» SUPPLIED ENTRIES
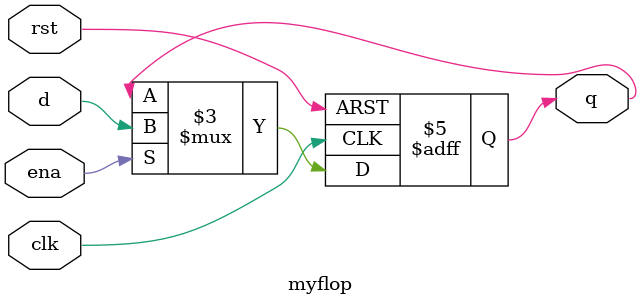
<source format=v>
module myflop (clk, rst, d, q, ena);
	input clk, rst, ena;
	output q;
	reg q;
	input d;
	always @(posedge clk or posedge rst) begin
		if (rst == 1) begin
			q <= 0;
		end else if (ena) begin
			q <= d;
		end
	end
endmodule
</source>
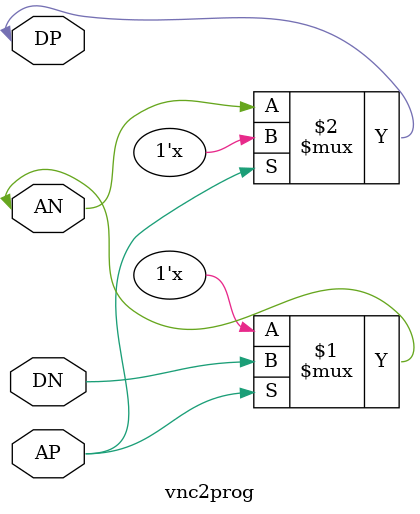
<source format=v>
module vnc2prog
(
  input  AP,   // TXEN  (FT232R: SLEEP)
  input  DN,   // TX    (FT232R: TXD) 
  inout  DP,   // RX    (FT232R: RXD) (3-state)
  inout  AN    // DEBUG (REVERSE-U16: X3 DEBUG) (3-state)
);

assign AN = AP ? DN : 1'bZ;
assign DP = AP ? 1'bZ : AN;

endmodule

</source>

» YOUR ASSIGNMENT
Within the entries above, find every line where the string "state" occurs, and copy it.

» EXPECTED OUTPUT
  inout  DP,   // RX    (FT232R: RXD) (3-state)
  inout  AN    // DEBUG (REVERSE-U16: X3 DEBUG) (3-state)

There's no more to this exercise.